Para as pessoas que participaram no evento, Woodstock foi algo quase mágico, um momento sem regras: os hippies assumiram o controle, os grandes nomes do rock, como Jimmy Hendrix, estavam em seu apogeu e o mundo era realmente, verdadeiramente, maravilhoso.

"Passei todo o tempo de boca aberta", recorda Dean, que 40 anos mais tarde, parece não ter saído do assombro que viveu naqueles três dias marcantes.

Em termos práticos, o Woodstock foi um verdadeiro milagre, conta Mel Lawrence, diretor de operações do evento realizado no norte de Nova York.

O show quase foi cancelado quando os donos de Wallkill, o lugar inicialmente planejado, perto do povoado de Woodstock, repentinamente retiraram a autorização para organizá-lo.

Foi encontrado um novo local em Bethel, mas faltava menos de um mês para instalar o palco, o sistema de som e a infraestrutura para dezenas de milhares de pessoas, incluindo questões básicas como a eletricidade e sistema sanitário.

"Só tínhamos 28 dias para montar o local e, naquela época, estava chovendo havia uns 20 dias. Também tínhamos problemas de dinheiro. Mas conseguimos", disse Lawrence.

Mas as dificuldades estavam apenas começavam. Os organizadores tinham planos para 100 mil pessoas, mas o total foi quatro vezes maior.

Quando o alambrado foi derrubado, o show ficou aberto para todo o mundo e as estradas ficaram cheias a tão ponto que muitos simplesmente abandonaram seus carros.

"Chegou uma hora, no segundo dia, que ficamos sem comida", contou Lawrence.

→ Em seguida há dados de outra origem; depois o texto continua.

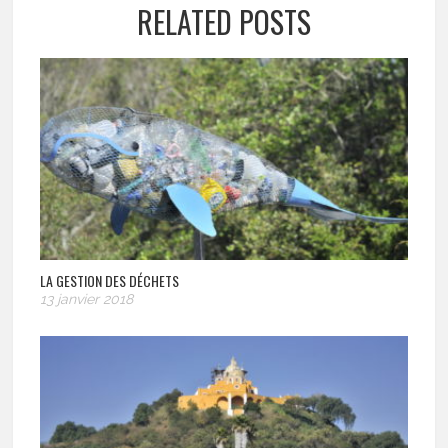
RELATED POSTS
LA GESTION DES DÉCHETS
13 janvier 2018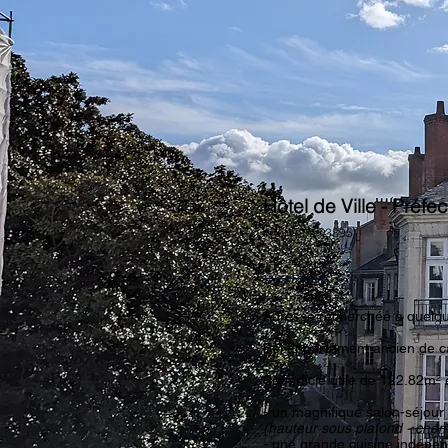
Hôtel de Ville - Préfe
référence : 3895
Adresse recherchée à quelque
Bel appartement ancien de c
Superficie utile de 122.82m²
- un magnifique salon-séjou
(hauteur sous plafond - chem
- une grande cuisine indép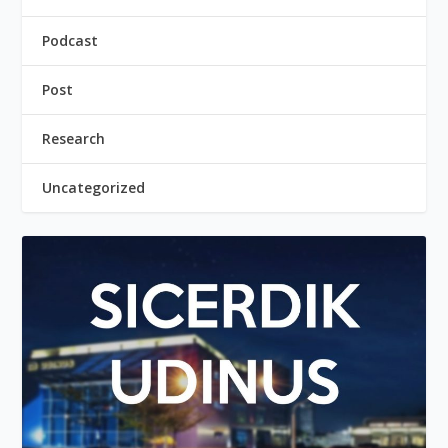
Podcast
Post
Research
Uncategorized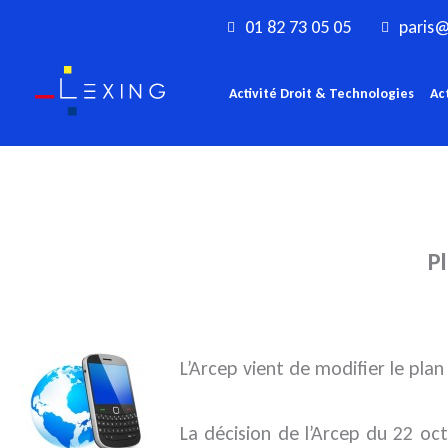
Aller
01 82 73 05 05
paris@
au
contenu
Activité Droit & Technologies
Ac
Pl
L’Arcep vient de modifier le p
La décision de l’Arcep du 22 oct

Mas, a medida que o caos aumentava, os organizadores, os líderes da contracultura, os moradores do locais - a maioria conservadora - e os milhares de fãs do rock, foram resolvendo estes problemas.

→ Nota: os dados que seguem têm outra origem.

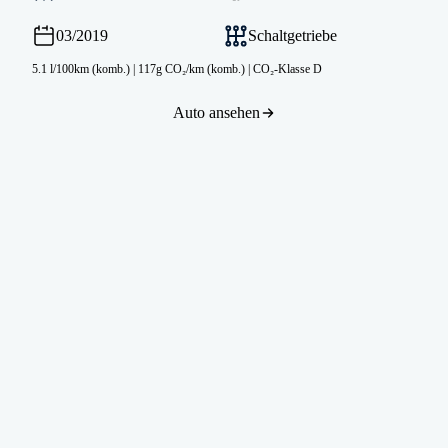
03/2019
Schaltgetriebe
5.1 l/100km (komb.)
|
117g CO₂/km (komb.)
|
CO₂-Klasse D
Auto ansehen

Os moradores davam comida, os organizadores conseguiam pratos de papel e milhares de pessoas receberam o famoso "café da manhã na cama para 400.000".

Dean lembra que a maioria demonstrou um verdadeiro espírito hippie, compartilhando tudo e com boa vontade.

"Quando dois jovens começaram a brigar, os demais simplesmente os cercaram de mãos dadas, em círculo, e os dois terminaram abraçados", disse.

Boa parte dos impulsos pacifistas tinha a ver com o cheiro de maconha no ar.

"Eu diria que a metade das pessoas estava drogada", comentou o ex-policial Robert Fink. "Estava por toda parte. A gente nem precisava fumar para sentir o efeito", declarou.

Fink, que hoje é um homem forte de 73 anos, estava no lugar supostamente para cumprir sua tarefa. Mas a realidade foi mais forte. Não poderia deter o equivalente à meia cidade.

O próprio Lawrence não lembra bem como ele e seus colaboradores conseguiram enfrentar a situação.

"Era algo impossível de planejar. Foi uma série de circunstâncias que se sobrepuseram de forma misteriosa", comenta. "Acredito que foi o carma. Tratamos o lugar, Bethel, com muito, muito respeito".